There are occasional flashbacks to the barely adolescent Turing (Alex Lawther) at boarding school where he falls in love with the other math whizz in his class, Christopher Morcom (Jack Bannon). The young actors are wonderful (Tyldum has to be given credit for directing them) and there is no doubt that Turing was shaped by the loss of Morcom, who died suddenly of tuberculosis. His passion for cryptography and his understanding that all language is coded may well have been shaped by that early forbidden love even before his involvement with linguistic philosophy and logical positivism at Cambridge. The coded messages he exchanged with Christopher were written in the language of the closet. But there is no evidence that Turing named his intelligent machine “Christopher,” as he does in the film. That’s the scriptwriter’s fantasy and it well may bring tears to your eyes (it did mine) until you realize how it sentimentalizes Turing, who, more complicatedly, like Warhol sometimes wished he was a machine and probably preferred the company of his universal machine to any of his many lovers, whether casual or serious. That there is no sign of any of these lovers in the film is its gravest failing

Except, of course, for the absurd 1952 to 1954 framing story, in which Turing tells his life story to a deus-ex-machina, a completely fictional police detective (Rory Kinnear), whose unfounded suspicion that Turing is a Soviet spy leads to his arrest for having a piece of rough trade in his apartment. In actuality, Turing did not deny the charge, believing that homosexuality was about to be legalized. Even in this he was ahead of his time. The story that he tells the detective is the story that unfolds in the film; thus, in its entirety, The Imitation Game is a first-person narrative. What is preposterous about this ploy is that had Turing told the detective what he did at Bletchley, he would have been guilty of a crime more serious than homosexuality. He would have committed high treason for violating the Official Secrets Act.

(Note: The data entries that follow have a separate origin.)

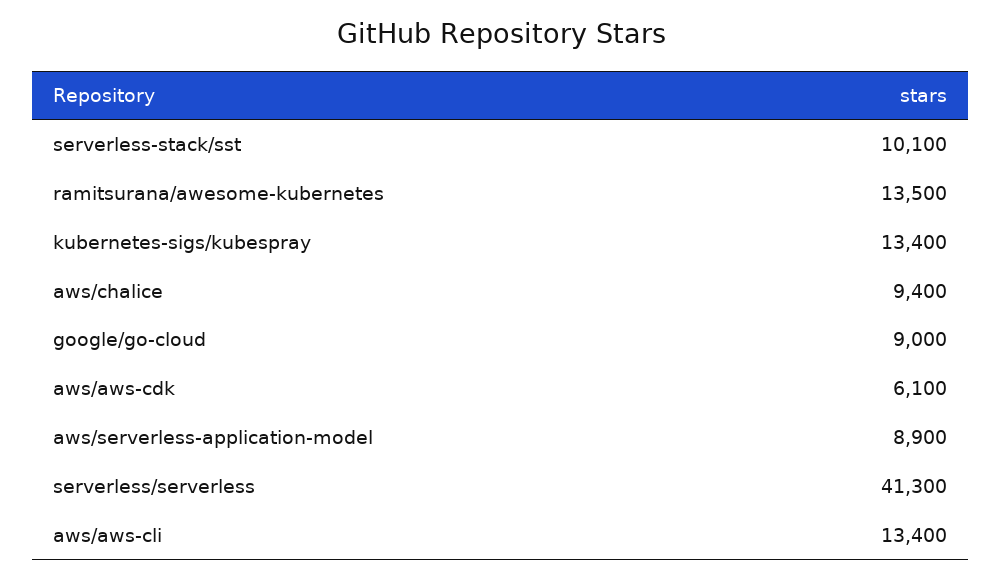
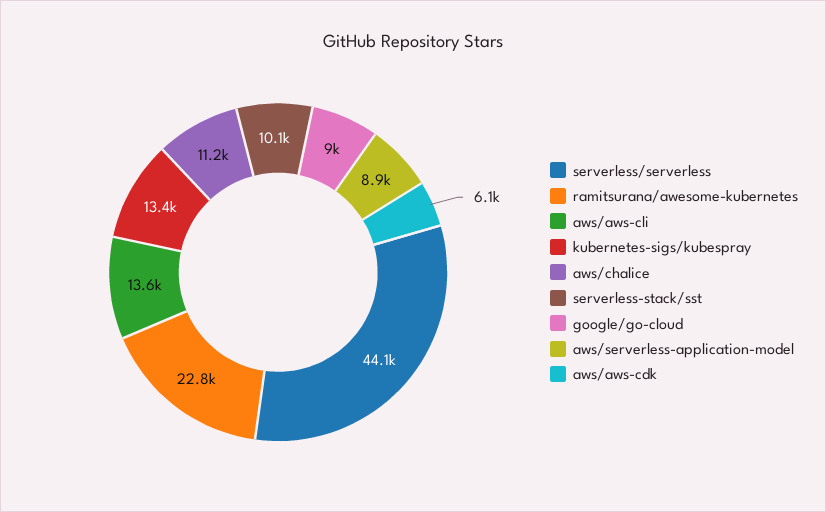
  {
    "serverless-stack/sst": 10100,
-   "ramitsurana/awesome-kubernetes": 13500,
+   "ramitsurana/awesome-kubernetes": 22800,
    "kubernetes-sigs/kubespray": 13400,
-   "aws/chalice": 9400,
+   "aws/chalice": 11200,
    "google/go-cloud": 9000,
    "aws/aws-cdk": 6100,
    "aws/serverless-application-model": 8900,
-   "serverless/serverless": 41300,
+   "serverless/serverless": 44100,
-   "aws/aws-cli": 13400
+   "aws/aws-cli": 13600
  }

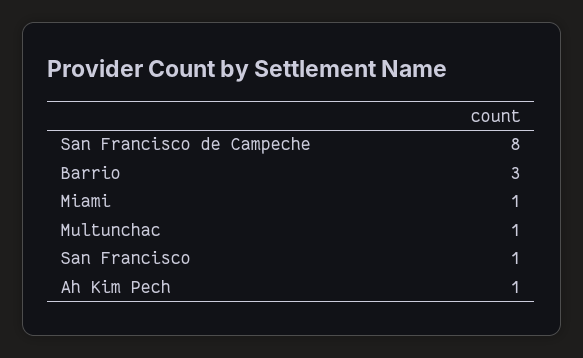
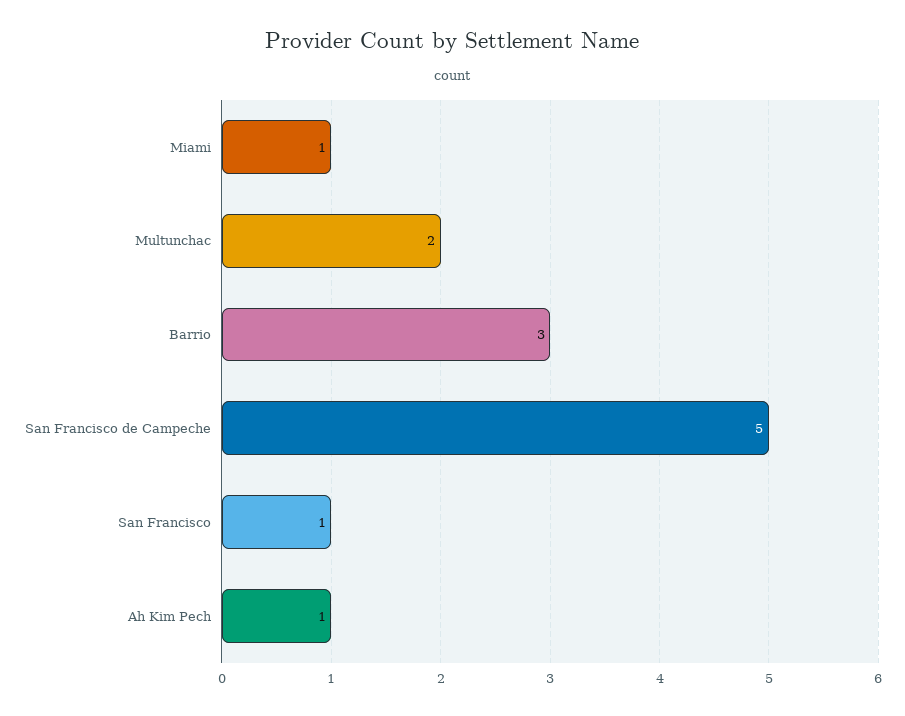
  {
-   "San Francisco de Campeche": 8,
+   "San Francisco de Campeche": 5,
    "Barrio": 3,
    "Miami": 1,
-   "Multunchac": 1,
+   "Multunchac": 2,
    "San Francisco": 1,
    "Ah Kim Pech": 1
  }

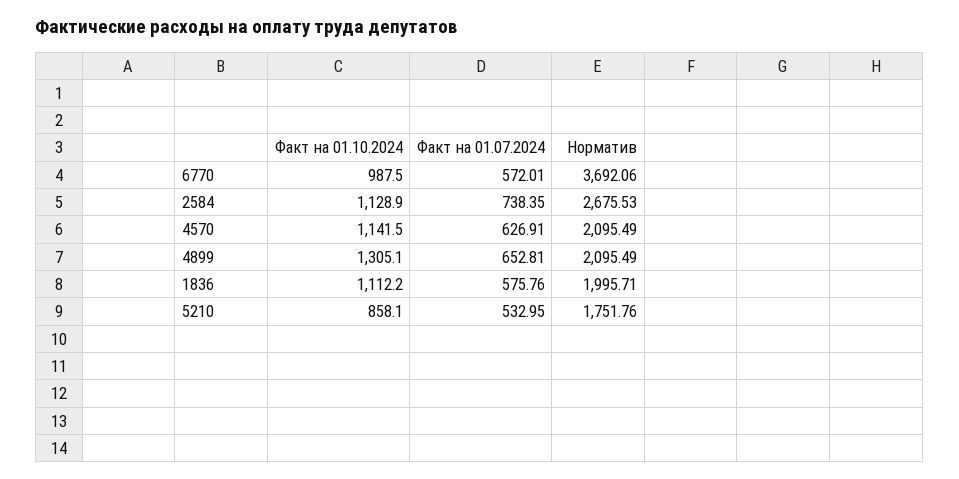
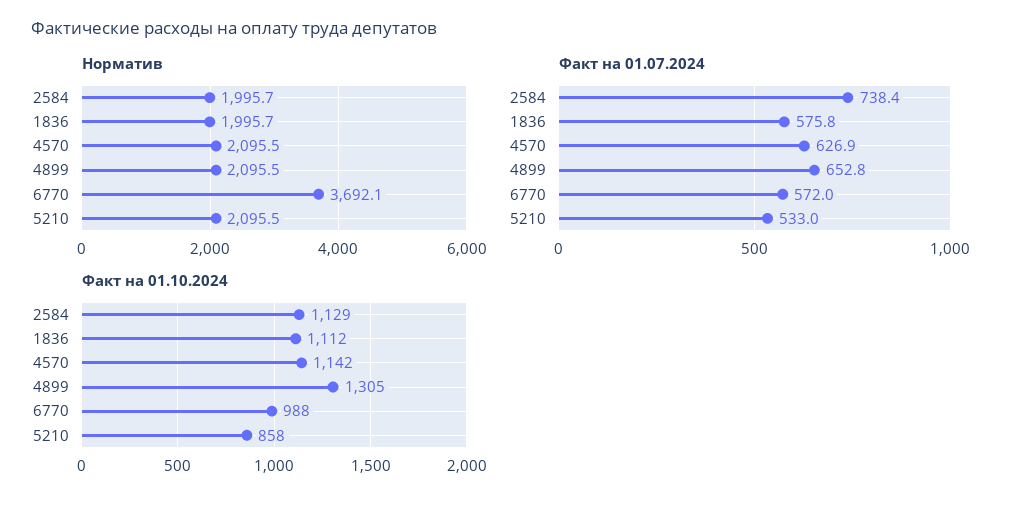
  {
    "Факт на 01.10.2024": {
      "6770": 987.5,
      "2584": 1128.9,
      "4570": 1141.5,
      "4899": 1305.1,
      "1836": 1112.2,
      "5210": 858.1
    },
    "Факт на 01.07.2024": {
      "6770": 572.01,
      "2584": 738.35,
      "4570": 626.91,
      "4899": 652.81,
      "1836": 575.76,
      "5210": 532.95
    },
    "Норматив": {
      "6770": 3692.06,
-     "2584": 2675.53,
+     "2584": 1995.7,
      "4570": 2095.49,
      "4899": 2095.49,
      "1836": 1995.71,
-     "5210": 1751.76
+     "5210": 2095.5
    }
  }

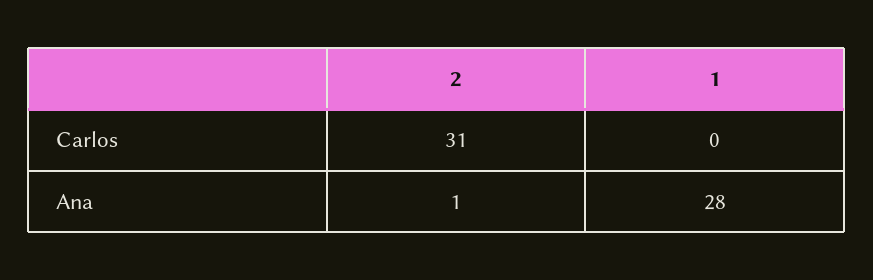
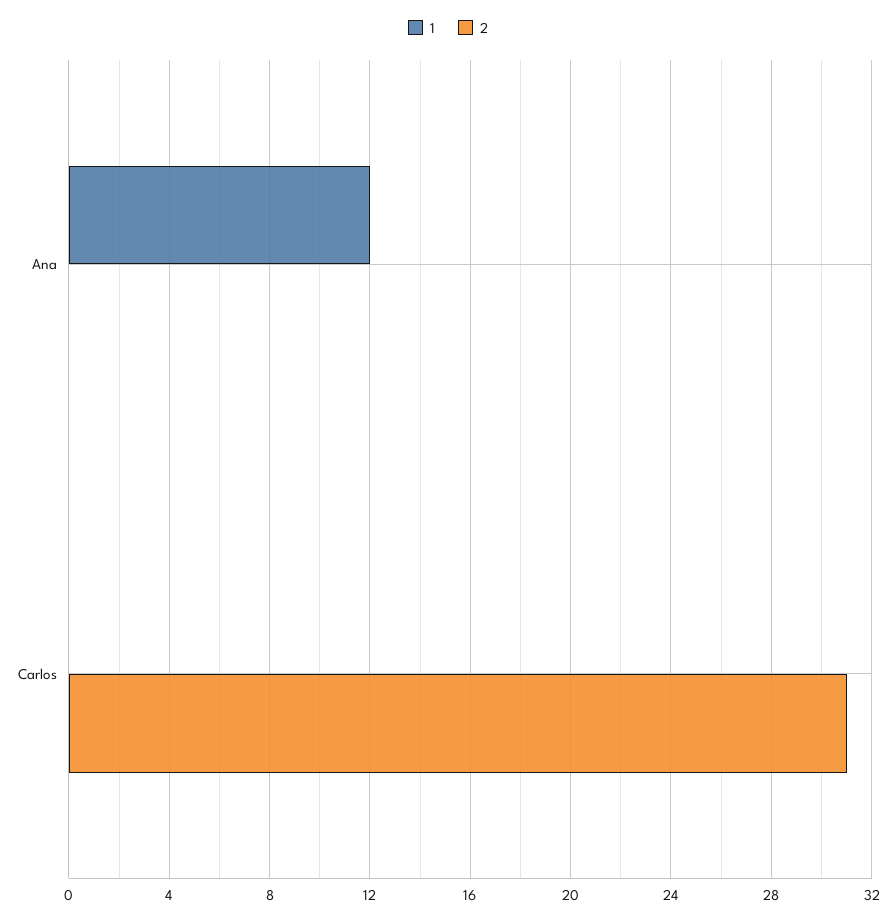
  {
    "2": {
      "Carlos": 31,
-     "Ana": 1
+     "Ana": 0
    },
    "1": {
      "Carlos": 0,
-     "Ana": 28
+     "Ana": 12
    }
  }

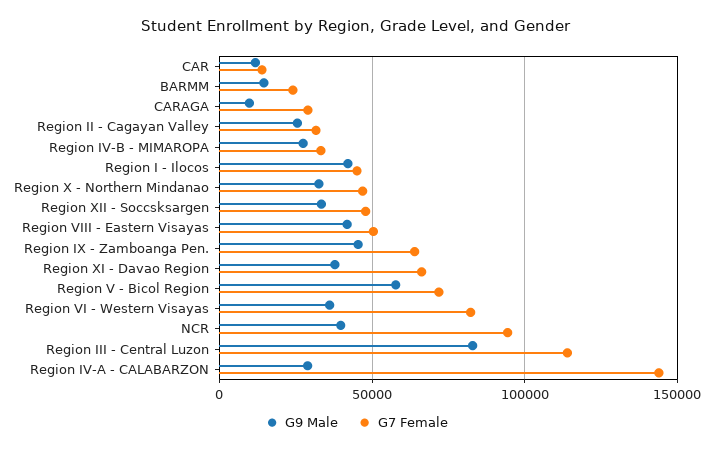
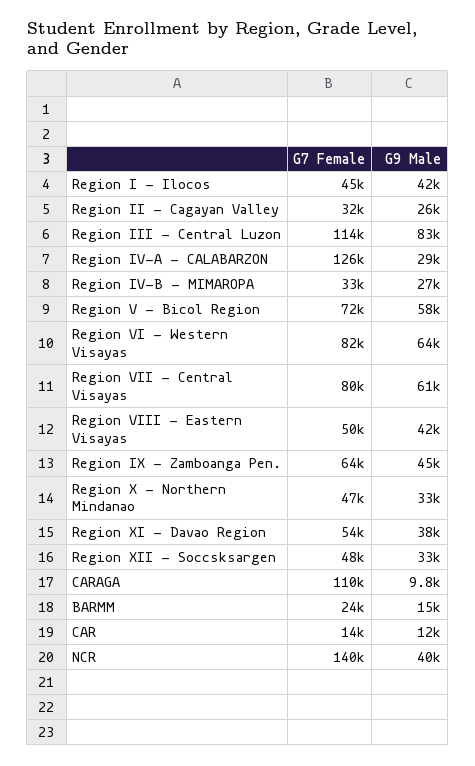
  {
    "G9 Male": {
      "CAR": 12000,
      "BARMM": 15000,
      "CARAGA": 9800,
      "Region II - Cagayan Valley": 26000,
      "Region IV-B - MIMAROPA": 27000,
      "Region I - Ilocos": 42000,
      "Region X - Northern Mindanao": 33000,
      "Region XII - Soccsksargen": 33000,
      "Region VIII - Eastern Visayas": 42000,
      "Region IX - Zamboanga Pen.": 45000,
      "Region XI - Davao Region": 38000,
      "Region V - Bicol Region": 58000,
-     "Region VI - Western Visayas": 35000,
+     "Region VI - Western Visayas": 64000,
      "NCR": 40000,
      "Region III - Central Luzon": 83000,
-     "Region IV-A - CALABARZON": 29000
+     "Region IV-A - CALABARZON": 29000,
+     "Region VII - Central Visayas": 61000
    },
    "G7 Female": {
      "CAR": 14000,
      "BARMM": 24000,
-     "CARAGA": 30000,
+     "CARAGA": 110000,
      "Region II - Cagayan Valley": 32000,
      "Region IV-B - MIMAROPA": 33000,
      "Region I - Ilocos": 45000,
      "Region X - Northern Mindanao": 47000,
      "Region XII - Soccsksargen": 48000,
      "Region VIII - Eastern Visayas": 50000,
      "Region IX - Zamboanga Pen.": 64000,
-     "Region XI - Davao Region": 65000,
+     "Region XI - Davao Region": 54000,
      "Region V - Bicol Region": 72000,
      "Region VI - Western Visayas": 82000,
-     "NCR": 95000,
+     "NCR": 140000,
      "Region III - Central Luzon": 114000,
-     "Region IV-A - CALABARZON": 145000
+     "Region IV-A - CALABARZON": 126000,
+     "Region VII - Central Visayas": 80000
    }
  }

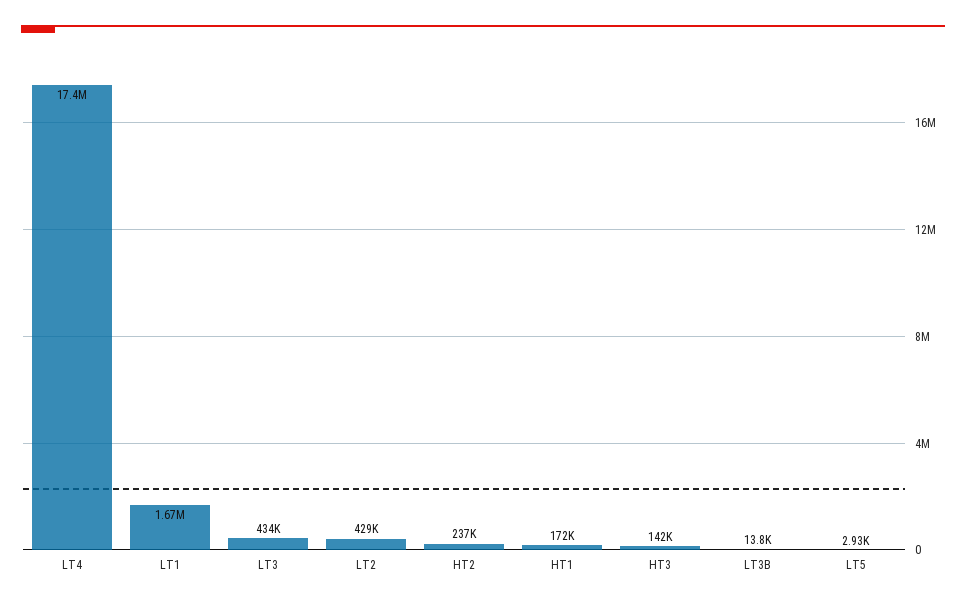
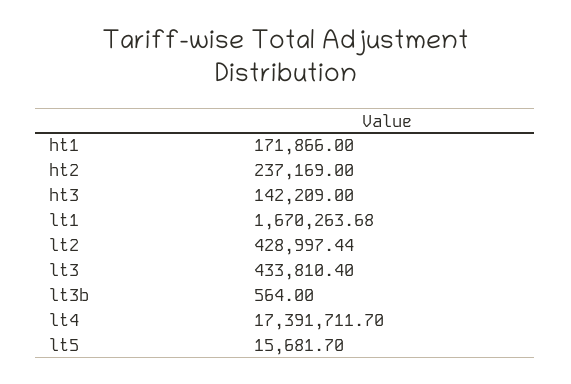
  {
    "LT4": 17391711.7,
    "LT1": 1670263.68,
    "LT3": 433810.4,
    "LT2": 428997.44,
    "HT2": 237169,
    "HT1": 171866,
    "HT3": 142209,
-   "LT3B": 13800,
+   "LT3B": 564,
-   "LT5": 2930
+   "LT5": 15681.7
  }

As much as I wanted to suspend my disbelief and take pleasure in the actors’ brilliance, The Imitation Game lacks credibility on every level. Still, Cumberbatch, Keira Knightley as Joan Clarke (the woman whose mathematical genius made her part of Turing’s inner circle and, for a moment, his fiancée), and, as a composite character representing the all-powerful MI6, Mark Strong (no one leans against door frames as compellingly as he does) are terrific. It’s Cumberbatch, however, who has the burden of making us care about Turing, thus keeping us riveted on this perfectly silly film to the end. He succeeds because he is a great actor and, at the moment, a star. I can only wish him better scripts in the future. Such as Hamlet, in which he opens at London’s Barbican in August. Don’t try to buy tickets. The ten-week run sold out online in an hour.